Are you struggling with the difference between a Digital Product or a Digital Proposition? I was for a while, but think I've now found the best way of explaining each:

Product
A product is an item, idea or service for sale that satisfies a need (or want)

Proposition:
A proposition (or value proposition) is an explanation of why your customer should purchase your product. It should answer the question “what’s in it for me?”.
It should therefore ideally:

  • Be relevant - answer the question "why me?"
  • Communicate key benefits -  - answer the question "what will it help solve?"
  • Provide differentiation -  answer the question "why not buy something else?"
  • And.... It is NOT a slogan or a positioning statement

Sunday, October 25, 2015

This Shit Is Gonna Get Faster

The pace of digital and technological change has accelerated over the last couple of decades.  Since I started work in the late 1980's everything has changed:

  • There's no such thing as a job for life
  • Wearing a suit to work does not make you the most important person in the room (or indicate you're the highest paid)
  • More and more things (products) now exist as software: music players, cameras, audio/visual editing tools, etc.
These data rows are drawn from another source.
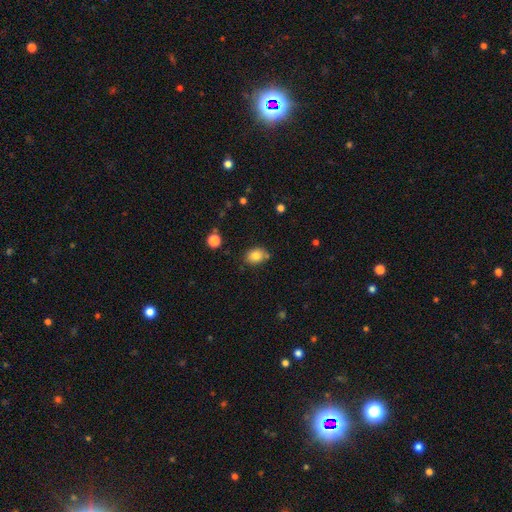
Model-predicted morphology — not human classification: Q: Smooth or featured?
A: smooth (82%); runner-up: star or artifact (10%)
Q: How rounded?
A: in between (61%); runner-up: round (38%)
Q: Merging?
A: none (74%); runner-up: minor disturbance (18%)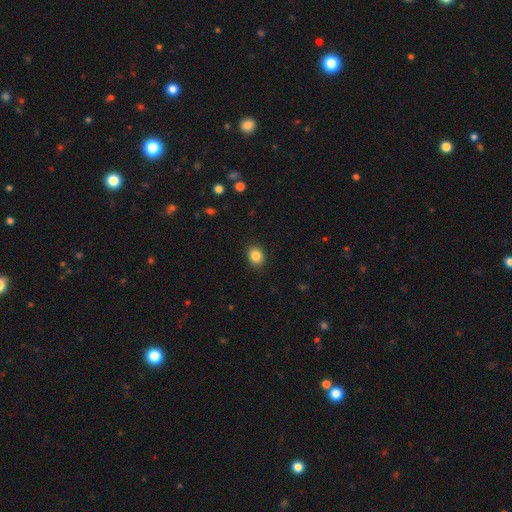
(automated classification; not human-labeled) smooth_or_featured: smooth (p=0.85) [alt: star or artifact p=0.10]
how_rounded: round (p=0.62) [alt: in between p=0.37]
merging: none (p=0.90) [alt: minor disturbance p=0.07]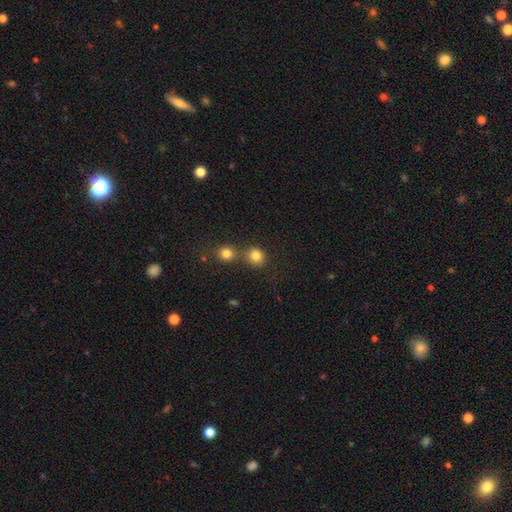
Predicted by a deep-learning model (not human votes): Overall: smooth (82%). How rounded: round (86%). Merging: none (58%; merger 31%).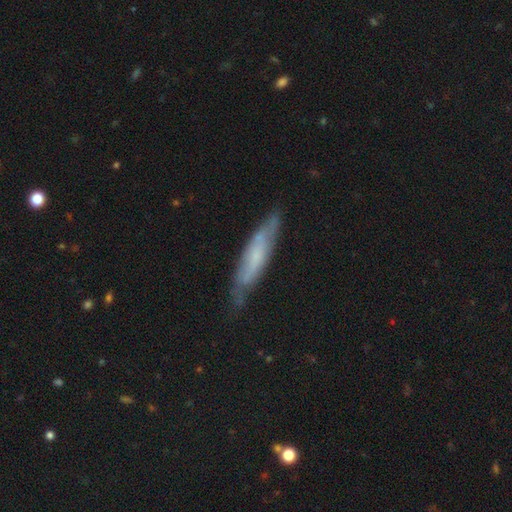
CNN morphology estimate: smooth_or_featured: featured or disk (p=0.51) [alt: smooth p=0.43]
disk_edge_on: yes (p=0.59) [alt: no p=0.41]
merging: none (p=0.73) [alt: minor disturbance p=0.21]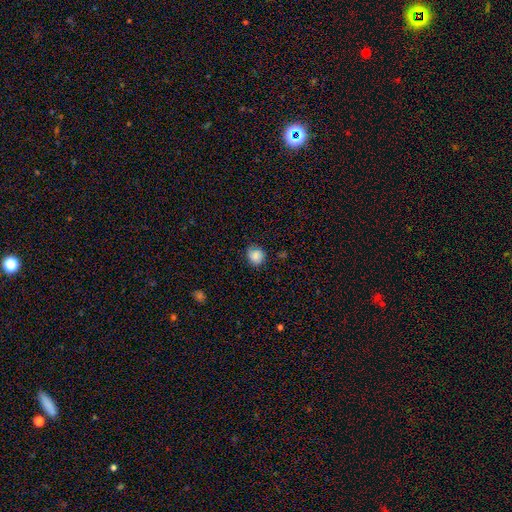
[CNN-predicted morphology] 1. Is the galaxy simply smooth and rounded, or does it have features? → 80% smooth, 10% featured or disk, 9% star or artifact.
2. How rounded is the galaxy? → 80% round, 19% in between, 1% cigar-shaped.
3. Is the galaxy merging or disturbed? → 72% none, 21% minor disturbance, 6% major disturbance, 1% merger.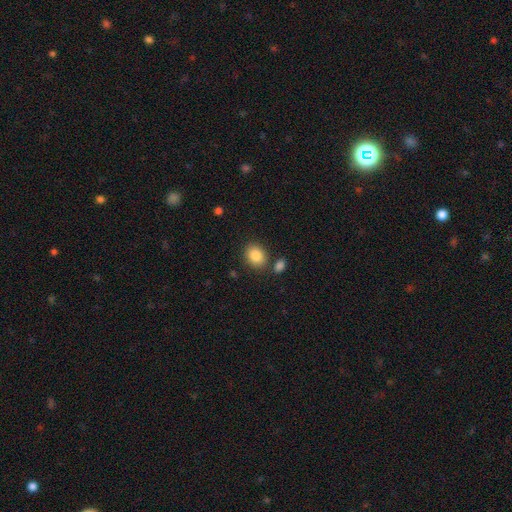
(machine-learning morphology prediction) A smooth galaxy with no disk features (86%) that is in between round and cigar-shaped (51%). Merging: none (78%).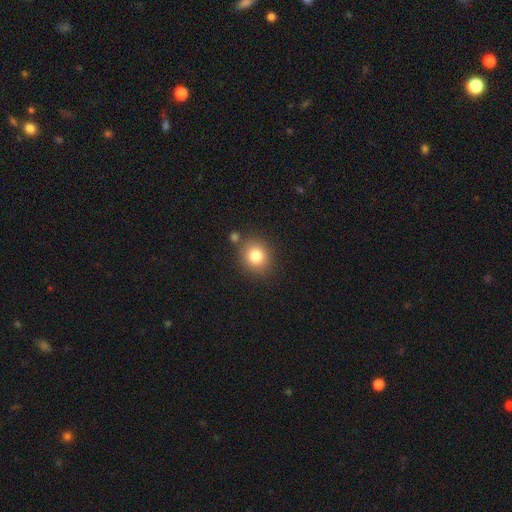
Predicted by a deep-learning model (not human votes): Smooth or featured? smooth (81%)
How rounded? round (78%)
Merging? none (78%)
To give you some idea of the speed of innovation, TechCrunch launched its Disrupt conference in 2011 where just 45 start-ups demonstrated their products & services. This year at the same conference.... there are 5,000 of them.

However it is my belief that this speed of change, although on an upward trajectory, is going to get faster.

How fast? I've no idea. But if I'm right, the tools for delivering better and more customer-focused products will only get more efficient and the competition to create new and improved services will only get stronger.

Things are going to get crazy and brilliant at the same time... and I'm looking forward to it. So maybe sometime soon that suit of mine will one day stay in the wardrobe and only get used for family events.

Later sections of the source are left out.